Datameer demonstrates Hadoop-based data mart.
Stefan Groschupf, CEO of @Datameer (from the German Sea of Data), has a great way with one-liners. At the #BBBT last Friday, he suggested that doing interactive SQL on Hadoop HDFS was reminiscent of a relational database using tape drives for storage. The point is that HDFS is a sequential file access approach optimized for the large read or write batch jobs typical of MapReduce. A good point that’s often overlooked in the elephant hype.
Another great sound bite was that Datameer could be seen as the Business Objects of the Hadoop world. And it’s that thought that leads me to the actual topic of this post: data marts.

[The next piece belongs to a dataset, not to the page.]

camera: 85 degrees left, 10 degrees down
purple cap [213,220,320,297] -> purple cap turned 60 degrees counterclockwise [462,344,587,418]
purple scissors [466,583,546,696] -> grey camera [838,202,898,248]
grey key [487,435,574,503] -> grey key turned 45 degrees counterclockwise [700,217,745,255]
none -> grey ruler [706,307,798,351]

As one of the oldest and most divisive debates since the earliest days of business intelligence, it’s hardly surprising that the old time-to-value discussions of data warehouse vs. data mart should reemerge in the world of Hadoop. After all, Hadoop is increasingly being used to integrate data from a wide variety of sources for analysis. Such integration always begs the question: do it in advance to create data quality or do it as part of the analysis to reduce time to value? As seen in the image above, Datameer is clearly at the latter end of the spectrum. It’s a data mart.

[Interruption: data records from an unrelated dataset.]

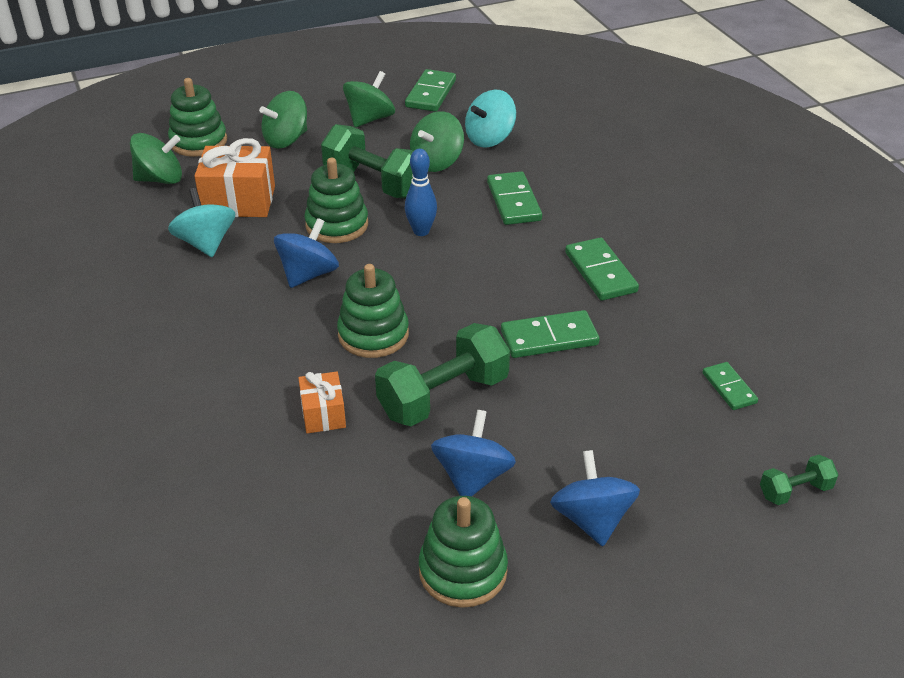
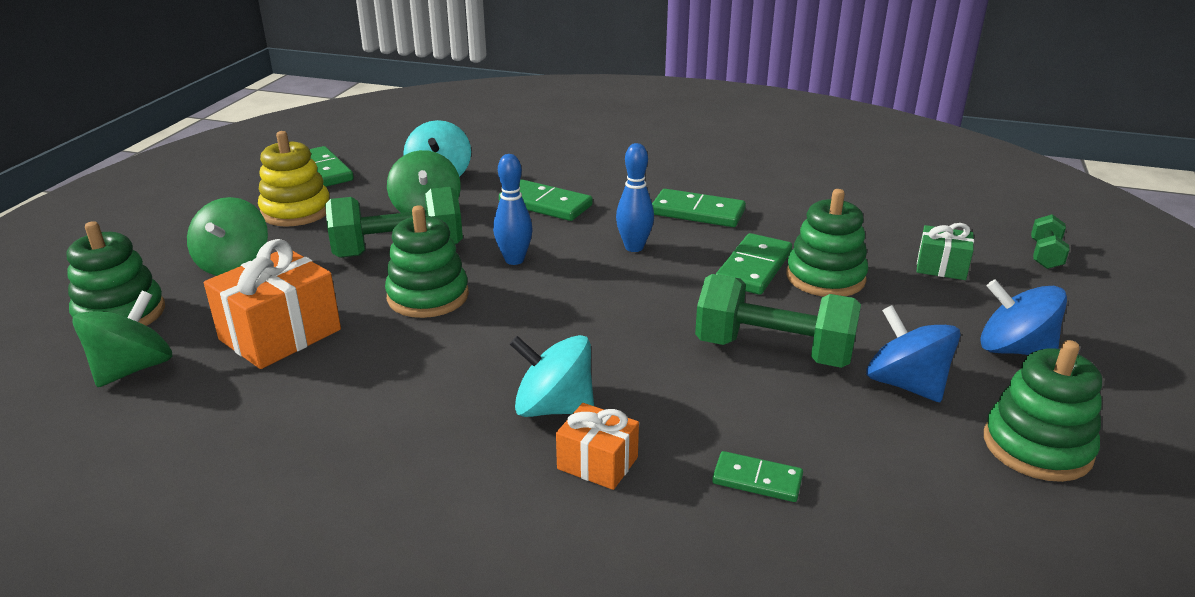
camera: 50 degrees left, 10 degrees down
turquoise spinning top [168,188,235,257] -> turquoise spinning top moved to [510,335,594,417]
blue spinning top [274,218,339,288] -> none
orange gift [298,371,346,434] -> orange gift moved to [556,403,639,490]
green stacking toy [337,264,409,358] -> green stacking toy moved to [786,189,868,297]
green spinning top [343,71,395,127] -> yellow stacking toy [258,131,330,227]
green dumbbell [375,323,510,426] -> green dumbbell turned 75 degrees counterclockwise [695,274,861,368]
green domino [703,362,758,410] -> green domino moved to [712,451,803,502]
none -> blue bowling pin [616,143,654,252]
none -> green gift [916,223,974,280]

And in the big data world, it’s certainly not the only data mart type of offering. A growing number of products built in the Hadoop ecosystem are touting typical data mart values: time to value, ease-of-use, focus on analysis and visualization, self-service, and so on. What’s different about Datameer is that it has been around for nearly 5 years and has an impressive customer base.
At an architectural level, we should consider how the quality vs. timeliness, mart vs. warehouse trade-off applies in the world of big data, including the emerging Internet of Things (IoT), discussed at length in my Business unIntelligence book. Are the characteristics of this world sufficiently different from those of traditional BI that we can reevaluate the balance between these two approaches? The answer boils down to the level of consistency and integrity demanded by the business uses of the data involved. Simple analytic uses of big data such a sentiment analysis, churn prediction, etc. are seldom mission-critical, so quality and integrity are less demanding. However, more care is required when such data is combined with business-critical transactional or reference data. This latter data is well-managed (or, at least, it should be) and combining it with poorly curated big data leads inevitably to a result set of lower quality and integrity. Understanding the limitations of such data is vital.
This is particularly important in the case of the growing—and, in my view, unfortunate—popularity of the Data Lake or Data Reservoir concept. In this approach, previously cleansed and integrated business data from operational systems is copied into Hadoop, an environment notorious for poor data management and governance. The opportunities to introduce all sorts of integration or quality errors multiply enormously. In such cases, the data mart approach may amount to nothing more than a fast track to disaster.